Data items
┌──

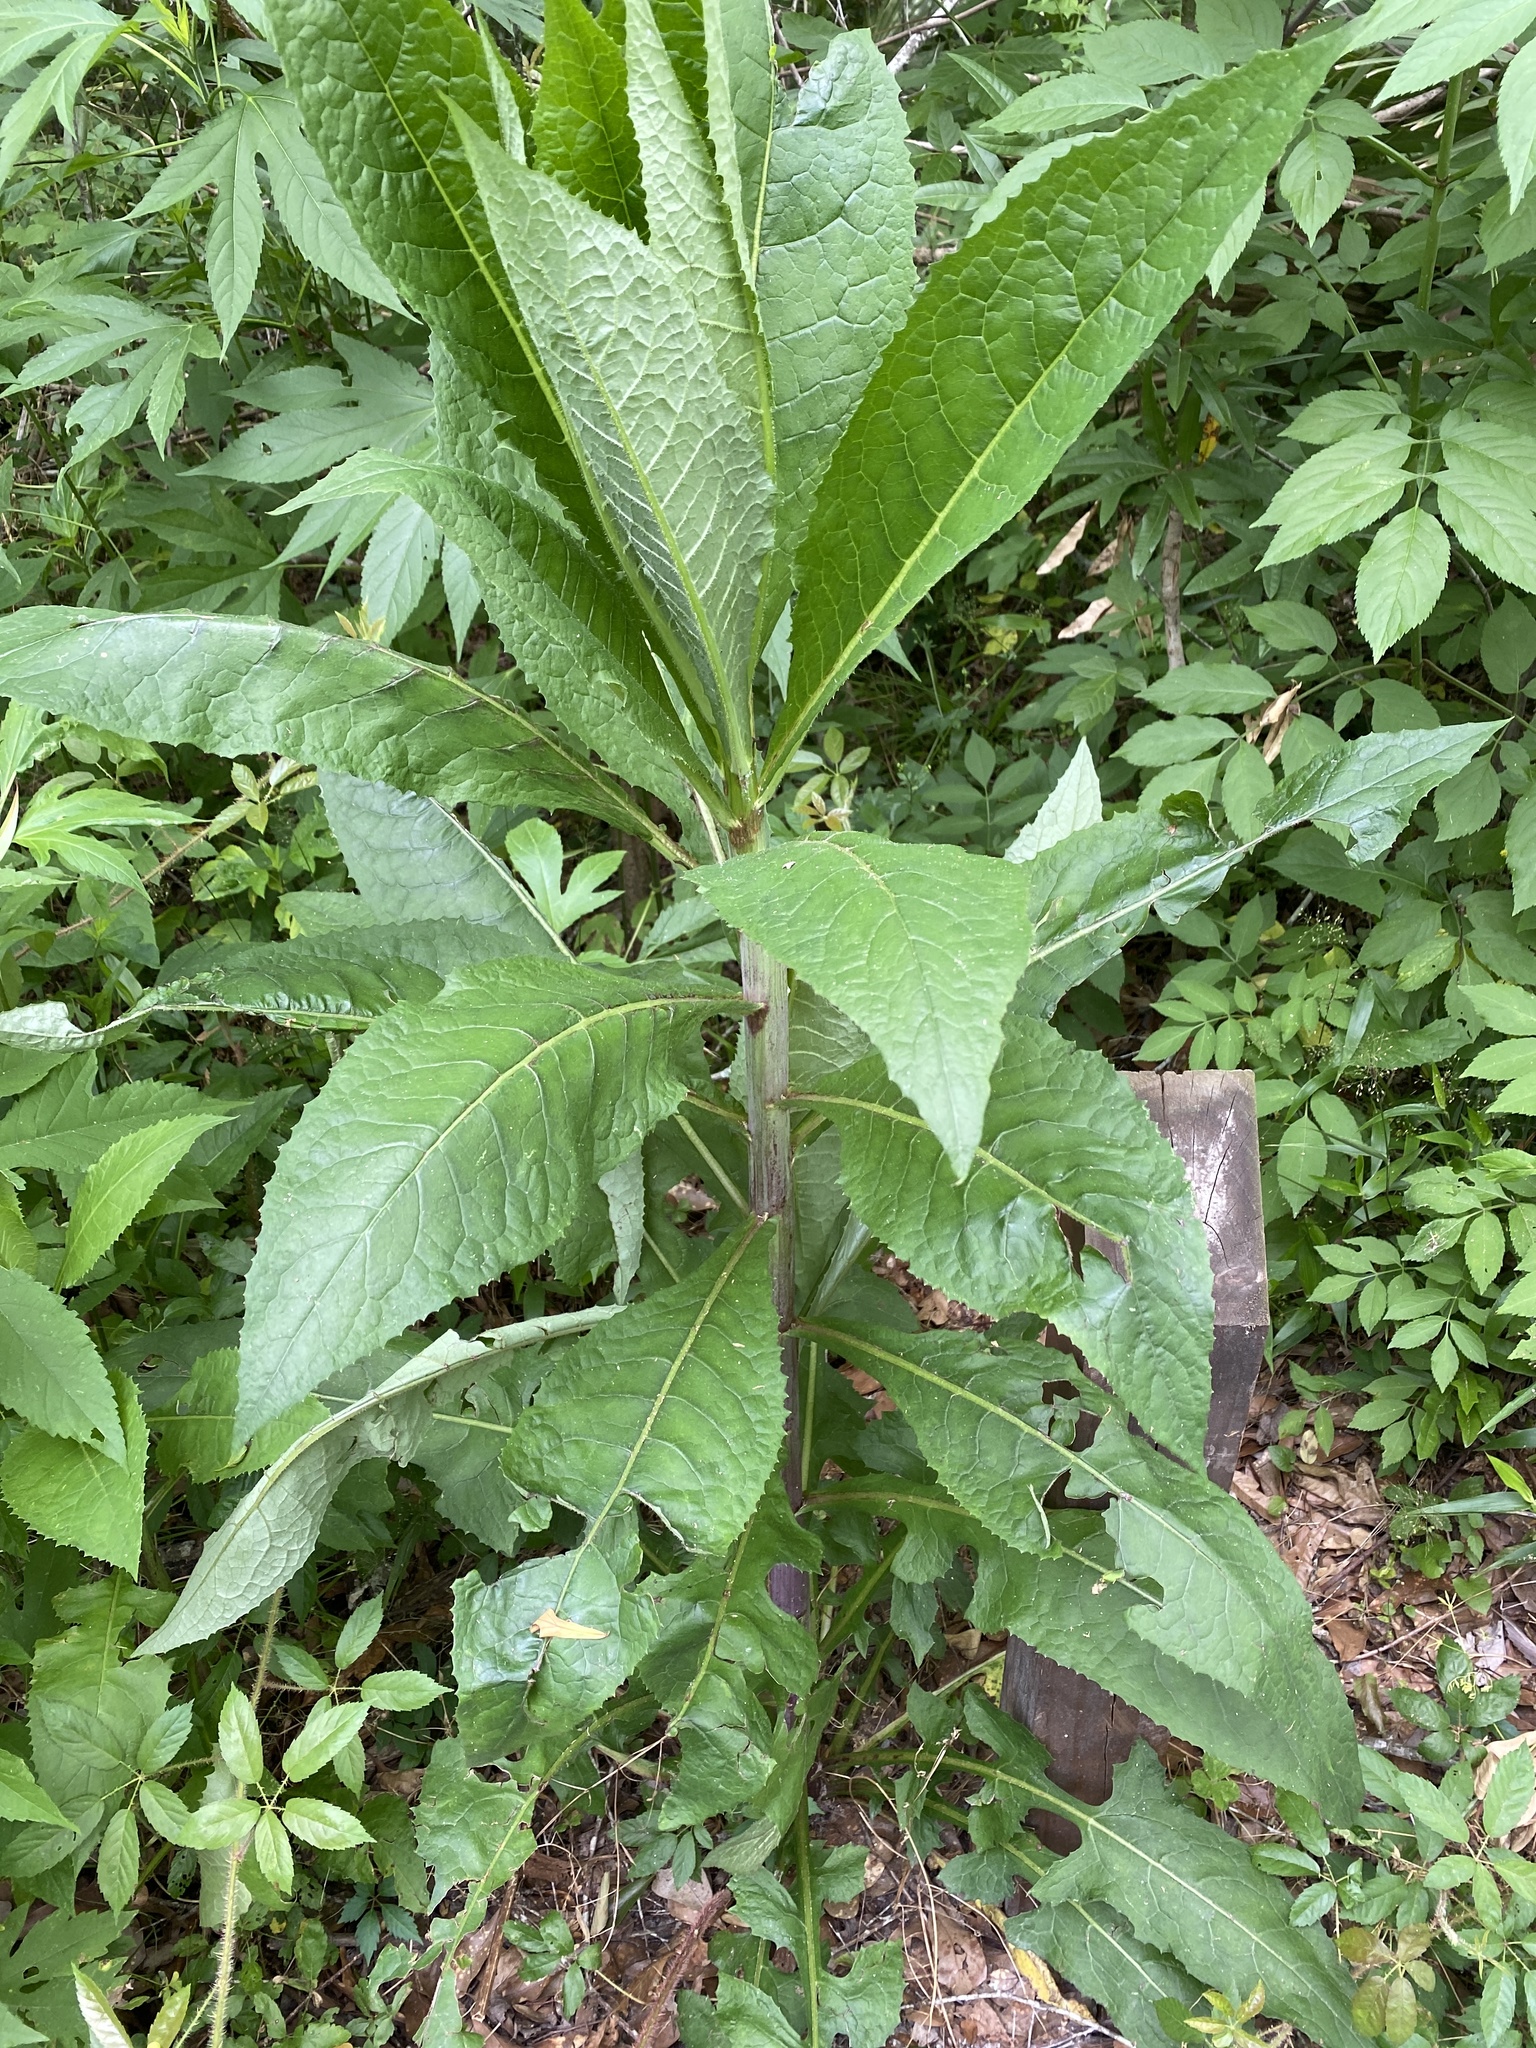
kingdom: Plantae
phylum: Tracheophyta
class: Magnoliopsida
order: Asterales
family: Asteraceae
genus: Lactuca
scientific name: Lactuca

└──
┌──

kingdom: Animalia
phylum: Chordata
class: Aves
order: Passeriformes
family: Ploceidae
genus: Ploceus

└──

• [WORK TO DO]
Copy out the part that opens with the line containing "kingdom: Plantae" and closes with the line containing "scientific name: Lactuca". Switch "scientific name" to "species name" and keep everything else the same.

• [RESULT OF THIS TASK]
kingdom: Plantae
phylum: Tracheophyta
class: Magnoliopsida
order: Asterales
family: Asteraceae
genus: Lactuca
species name: Lactuca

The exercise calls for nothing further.